4. Do your chores cheerfully, preferably without being prompted
Same as number 3

A tort is for life... They live for at least 50 years, up to 100 years and probably more. It is a huge commitment.

How do I know all this?

1. I'm the mother of 2 teenagers
2. We've had our tort for over 40 years

Will your Mom agree? Maybe... and maybe not. You have to accept that there's more going on in your home than you know about. No parent sets out to upset their child, but sometimes we can't go along with every request.


----------



## cristal redfoot (Aug 17, 2012)

Do everything the person above me says 
My parents didn't mind because I didn't ask for their money. My boyfriend boughg me my tortoise and everything we needed. The thing is that it is expensive for the vet and now anything I need I will have to pay myself. My parents thought I was crazy at first but they grew to absolutly adore him in the first few days. So the key is to show them you are responsible! Good luck.


----------



## Ruchonnet (Aug 17, 2012)

I would definitely just wait. I've convinced my mom to let me get so many animals and now she holds it against me and doesn't want to help take care of them when I'm away.


----------



## ssydney (Aug 18, 2012)

Try saying "I'll maintain a __% grade or higher for however long in school!!"


----------



## lovelyrosepetal (Aug 22, 2012)

I am a mother of seven children and I got one for my son because he promised to work hard in school and get no grades lower than a C. He hates homework and doesn't apply himself so I figured if it got him to work hard that it would be worth it. Also I am not advocating you do this but bugging your parents works for me. My daughter kept researching about guinea pigs and talked about them nonstop. I was sick to death of hearing it that I went out and bought it for her. It is her responsibility and that has worked for my kids. It helps that I adore box turtles and tortoises. They are so cute. Good luck but if they won't buy you one you can get one when you are on your own.

**EXERCISES TO COMPLETE**.
a: In the tortoise thread, who bought cristal redfoot's tortoise?
b: Condense the paragraph in the tortoise thread that opens "I am a mother of seven children" into a short bulleted list that keeps its main facts.
c: Based on the tortoise thread, answer yes or no to each statement and quote the words that decide it: (i) The first poster says tortoises live at least 50 years. (ii) Ruchonnet's mom helps care for the animals when Ruchonnet is away. (iii) Cristal redfoot's parents paid for the tortoise.
The items that come next have no connection to the tortoise thread.

**MATERIAL SHOWN**.
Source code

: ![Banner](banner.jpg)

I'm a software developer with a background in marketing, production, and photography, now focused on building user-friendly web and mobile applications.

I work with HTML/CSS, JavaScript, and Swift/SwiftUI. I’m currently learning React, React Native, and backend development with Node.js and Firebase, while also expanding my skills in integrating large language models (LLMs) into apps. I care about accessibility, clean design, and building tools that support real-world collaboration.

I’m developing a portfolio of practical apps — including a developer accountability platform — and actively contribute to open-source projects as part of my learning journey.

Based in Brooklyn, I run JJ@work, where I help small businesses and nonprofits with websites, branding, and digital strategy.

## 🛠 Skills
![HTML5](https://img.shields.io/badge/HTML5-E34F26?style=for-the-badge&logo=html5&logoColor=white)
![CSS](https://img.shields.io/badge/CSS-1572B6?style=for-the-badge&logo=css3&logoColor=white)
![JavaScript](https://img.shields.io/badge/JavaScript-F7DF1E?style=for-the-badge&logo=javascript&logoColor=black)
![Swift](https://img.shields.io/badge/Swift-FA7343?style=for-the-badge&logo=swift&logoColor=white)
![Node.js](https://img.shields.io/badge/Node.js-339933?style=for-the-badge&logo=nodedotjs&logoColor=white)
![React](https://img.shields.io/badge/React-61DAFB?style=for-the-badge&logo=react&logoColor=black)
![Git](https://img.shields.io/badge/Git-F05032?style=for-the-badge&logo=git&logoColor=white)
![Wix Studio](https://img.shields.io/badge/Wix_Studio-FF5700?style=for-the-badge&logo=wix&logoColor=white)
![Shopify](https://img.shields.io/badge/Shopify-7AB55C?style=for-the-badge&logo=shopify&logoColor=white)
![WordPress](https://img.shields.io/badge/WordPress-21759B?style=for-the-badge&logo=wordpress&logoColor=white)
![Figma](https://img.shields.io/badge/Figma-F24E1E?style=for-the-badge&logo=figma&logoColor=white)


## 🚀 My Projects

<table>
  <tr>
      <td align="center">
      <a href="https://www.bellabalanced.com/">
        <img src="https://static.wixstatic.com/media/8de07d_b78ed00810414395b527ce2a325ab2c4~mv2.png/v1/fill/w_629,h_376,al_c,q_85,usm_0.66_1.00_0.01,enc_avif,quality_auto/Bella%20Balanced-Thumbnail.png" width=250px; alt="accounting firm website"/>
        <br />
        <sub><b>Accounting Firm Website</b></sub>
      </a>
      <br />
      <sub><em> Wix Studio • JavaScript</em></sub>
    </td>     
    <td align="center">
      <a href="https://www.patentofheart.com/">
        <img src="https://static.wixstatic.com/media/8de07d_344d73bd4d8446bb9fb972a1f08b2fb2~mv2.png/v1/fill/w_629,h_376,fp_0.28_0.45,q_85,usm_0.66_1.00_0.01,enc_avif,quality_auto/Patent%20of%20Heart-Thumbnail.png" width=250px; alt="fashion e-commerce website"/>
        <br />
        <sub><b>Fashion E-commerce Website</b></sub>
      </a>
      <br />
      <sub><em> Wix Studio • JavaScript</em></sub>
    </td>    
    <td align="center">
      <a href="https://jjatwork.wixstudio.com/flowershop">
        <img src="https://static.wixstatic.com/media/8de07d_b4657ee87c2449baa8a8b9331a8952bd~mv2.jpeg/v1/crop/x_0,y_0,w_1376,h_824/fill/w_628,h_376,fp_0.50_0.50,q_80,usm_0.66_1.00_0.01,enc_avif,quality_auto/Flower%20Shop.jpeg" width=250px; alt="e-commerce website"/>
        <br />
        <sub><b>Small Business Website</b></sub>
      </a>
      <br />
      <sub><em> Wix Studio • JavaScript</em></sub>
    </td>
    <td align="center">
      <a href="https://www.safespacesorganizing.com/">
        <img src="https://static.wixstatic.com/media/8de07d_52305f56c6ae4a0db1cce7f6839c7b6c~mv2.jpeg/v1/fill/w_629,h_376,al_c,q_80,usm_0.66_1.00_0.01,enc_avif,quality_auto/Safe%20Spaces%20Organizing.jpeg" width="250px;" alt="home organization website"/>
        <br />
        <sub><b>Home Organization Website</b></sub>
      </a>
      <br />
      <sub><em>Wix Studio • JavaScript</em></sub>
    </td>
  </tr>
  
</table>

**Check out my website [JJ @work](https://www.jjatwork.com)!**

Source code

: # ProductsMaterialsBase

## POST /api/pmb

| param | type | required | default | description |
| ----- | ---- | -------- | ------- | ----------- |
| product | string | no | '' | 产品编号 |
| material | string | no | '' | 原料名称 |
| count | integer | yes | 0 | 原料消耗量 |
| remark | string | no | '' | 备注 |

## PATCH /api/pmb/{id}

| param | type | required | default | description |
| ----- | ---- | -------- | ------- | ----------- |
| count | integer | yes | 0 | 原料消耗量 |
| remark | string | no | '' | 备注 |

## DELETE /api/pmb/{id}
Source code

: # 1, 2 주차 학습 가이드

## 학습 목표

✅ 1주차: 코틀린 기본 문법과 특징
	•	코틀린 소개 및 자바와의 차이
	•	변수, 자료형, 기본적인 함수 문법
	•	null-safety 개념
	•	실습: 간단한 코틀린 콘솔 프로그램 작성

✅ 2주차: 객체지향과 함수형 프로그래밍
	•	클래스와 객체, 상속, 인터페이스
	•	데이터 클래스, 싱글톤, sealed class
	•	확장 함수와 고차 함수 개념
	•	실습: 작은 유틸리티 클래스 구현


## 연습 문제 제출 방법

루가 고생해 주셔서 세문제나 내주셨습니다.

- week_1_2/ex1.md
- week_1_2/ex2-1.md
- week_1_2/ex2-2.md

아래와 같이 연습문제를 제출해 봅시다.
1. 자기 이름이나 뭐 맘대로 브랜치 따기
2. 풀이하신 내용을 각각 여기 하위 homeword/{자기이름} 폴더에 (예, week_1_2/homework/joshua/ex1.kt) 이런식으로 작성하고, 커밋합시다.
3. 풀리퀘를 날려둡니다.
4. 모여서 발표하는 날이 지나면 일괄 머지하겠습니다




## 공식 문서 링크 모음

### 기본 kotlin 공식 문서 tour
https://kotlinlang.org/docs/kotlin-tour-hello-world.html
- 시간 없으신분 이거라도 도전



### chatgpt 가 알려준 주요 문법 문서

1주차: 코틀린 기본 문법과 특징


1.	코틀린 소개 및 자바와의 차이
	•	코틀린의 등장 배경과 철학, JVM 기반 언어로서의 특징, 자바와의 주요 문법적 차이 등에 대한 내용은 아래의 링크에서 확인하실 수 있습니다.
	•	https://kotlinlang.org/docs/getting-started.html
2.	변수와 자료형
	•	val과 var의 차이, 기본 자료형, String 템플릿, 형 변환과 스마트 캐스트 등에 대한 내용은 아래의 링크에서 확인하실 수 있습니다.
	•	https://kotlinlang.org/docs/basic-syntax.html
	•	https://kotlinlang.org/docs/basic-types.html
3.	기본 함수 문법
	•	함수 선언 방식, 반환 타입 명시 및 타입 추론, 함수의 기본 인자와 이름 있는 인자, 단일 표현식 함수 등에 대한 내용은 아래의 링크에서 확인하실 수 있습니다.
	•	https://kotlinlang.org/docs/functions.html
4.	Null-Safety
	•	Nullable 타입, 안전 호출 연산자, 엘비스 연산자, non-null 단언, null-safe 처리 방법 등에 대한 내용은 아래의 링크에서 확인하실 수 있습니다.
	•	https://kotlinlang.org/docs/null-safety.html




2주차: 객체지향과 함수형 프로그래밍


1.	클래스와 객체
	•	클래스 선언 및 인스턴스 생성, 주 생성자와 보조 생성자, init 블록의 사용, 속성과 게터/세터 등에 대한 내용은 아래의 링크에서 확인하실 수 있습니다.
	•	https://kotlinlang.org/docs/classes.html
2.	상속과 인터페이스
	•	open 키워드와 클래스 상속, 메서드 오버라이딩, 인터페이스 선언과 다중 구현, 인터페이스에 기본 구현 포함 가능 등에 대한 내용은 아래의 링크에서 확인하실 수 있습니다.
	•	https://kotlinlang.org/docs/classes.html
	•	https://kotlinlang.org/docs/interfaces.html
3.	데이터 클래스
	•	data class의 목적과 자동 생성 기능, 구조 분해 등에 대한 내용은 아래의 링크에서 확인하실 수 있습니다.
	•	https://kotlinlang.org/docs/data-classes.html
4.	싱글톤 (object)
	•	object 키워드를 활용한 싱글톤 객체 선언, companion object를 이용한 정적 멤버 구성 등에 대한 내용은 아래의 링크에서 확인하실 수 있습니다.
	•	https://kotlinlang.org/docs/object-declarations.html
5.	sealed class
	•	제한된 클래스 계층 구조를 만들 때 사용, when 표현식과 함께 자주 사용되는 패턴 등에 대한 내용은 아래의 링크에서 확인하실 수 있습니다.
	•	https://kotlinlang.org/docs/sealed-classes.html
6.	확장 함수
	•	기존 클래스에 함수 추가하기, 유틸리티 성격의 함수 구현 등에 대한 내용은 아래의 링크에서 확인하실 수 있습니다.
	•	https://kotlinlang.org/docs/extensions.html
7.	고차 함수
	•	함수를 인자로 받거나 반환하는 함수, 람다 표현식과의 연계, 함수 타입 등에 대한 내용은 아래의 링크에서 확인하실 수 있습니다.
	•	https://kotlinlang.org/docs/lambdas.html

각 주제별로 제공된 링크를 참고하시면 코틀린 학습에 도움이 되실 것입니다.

**ANSWERS TO EACH TASK**.
a: Cristal redfoot's boyfriend bought it.

b:
- The poster is a mother of seven who got a tortoise for her son after he promised to work hard in school and get no grades lower than a C.
- He hates homework and doesn't apply himself, so she thought the pet was worth it if it made him work hard.
- Without advocating it, she says bugging parents works on her: her daughter talked about guinea pigs nonstop until she bought one.
- Each pet is the child's responsibility, and that has worked for her kids.
- She adores box turtles and tortoises.
- If the parents won't buy one, the reader can get one when living on their own.

c:
(i) Yes: "They live for at least 50 years, up to 100 years and probably more."
(ii) No: "doesn't want to help take care of them when I'm away."
(iii) No: "My parents didn't mind because I didn't ask for their money."